Among the records, how many lines contain "insert"? Only the number is needed.

━━━ ENTRIES SHOWN

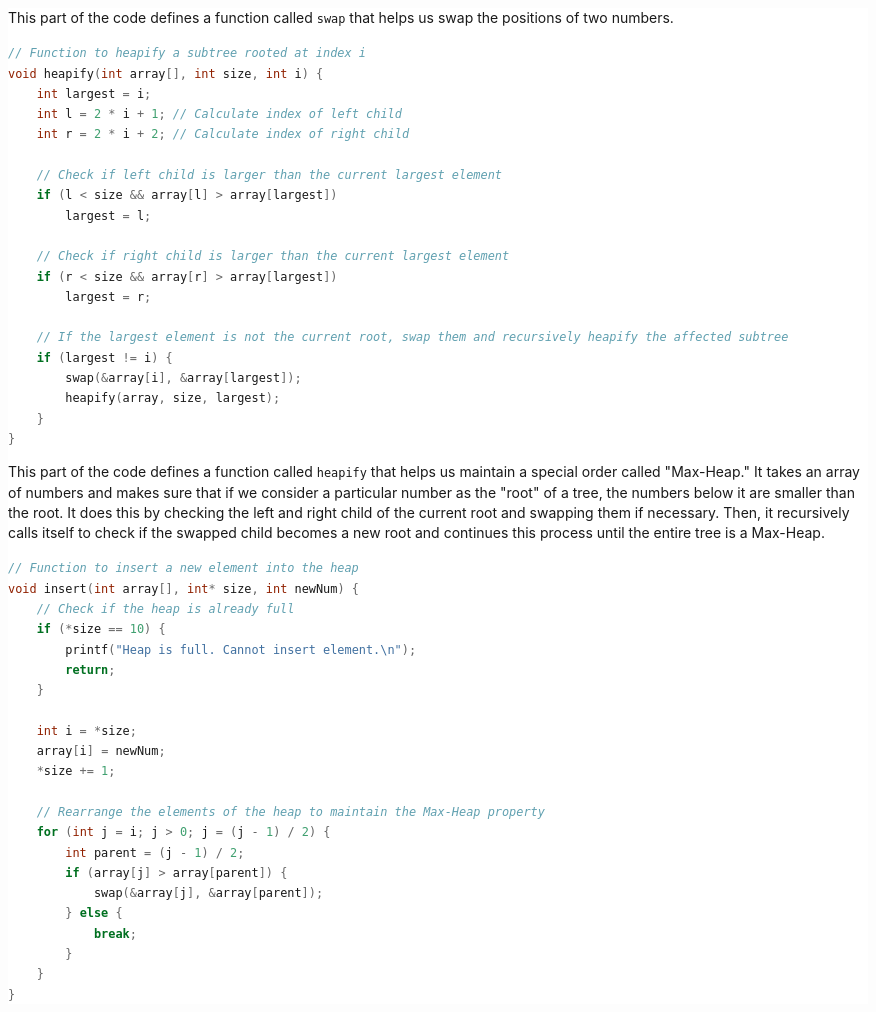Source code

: This part of the code defines a function called `swap` that helps us swap the positions of two numbers.

```c
// Function to heapify a subtree rooted at index i
void heapify(int array[], int size, int i) {
    int largest = i;
    int l = 2 * i + 1; // Calculate index of left child
    int r = 2 * i + 2; // Calculate index of right child

    // Check if left child is larger than the current largest element
    if (l < size && array[l] > array[largest])
        largest = l;

    // Check if right child is larger than the current largest element
    if (r < size && array[r] > array[largest])
        largest = r;

    // If the largest element is not the current root, swap them and recursively heapify the affected subtree
    if (largest != i) {
        swap(&array[i], &array[largest]);
        heapify(array, size, largest);
    }
}
```

This part of the code defines a function called `heapify` that helps us maintain a special order called "Max-Heap." It takes an array of numbers and makes sure that if we consider a particular number as the "root" of a tree, the numbers below it are smaller than the root. It does this by checking the left and right child of the current root and swapping them if necessary. Then, it recursively calls itself to check if the swapped child becomes a new root and continues this process until the entire tree is a Max-Heap.

```c
// Function to insert a new element into the heap
void insert(int array[], int* size, int newNum) {
    // Check if the heap is already full
    if (*size == 10) {
        printf("Heap is full. Cannot insert element.\n");
        return;
    }

    int i = *size;
    array[i] = newNum;
    *size += 1;

    // Rearrange the elements of the heap to maintain the Max-Heap property
    for (int j = i; j > 0; j = (j - 1) / 2) {
        int parent = (j - 1) / 2;
        if (array[j] > array[parent]) {
            swap(&array[j], &array[parent]);
        } else {
            break;
        }
    }
}
```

━━━━━━

:: ANSWER TO THIS EXERCISE ::
3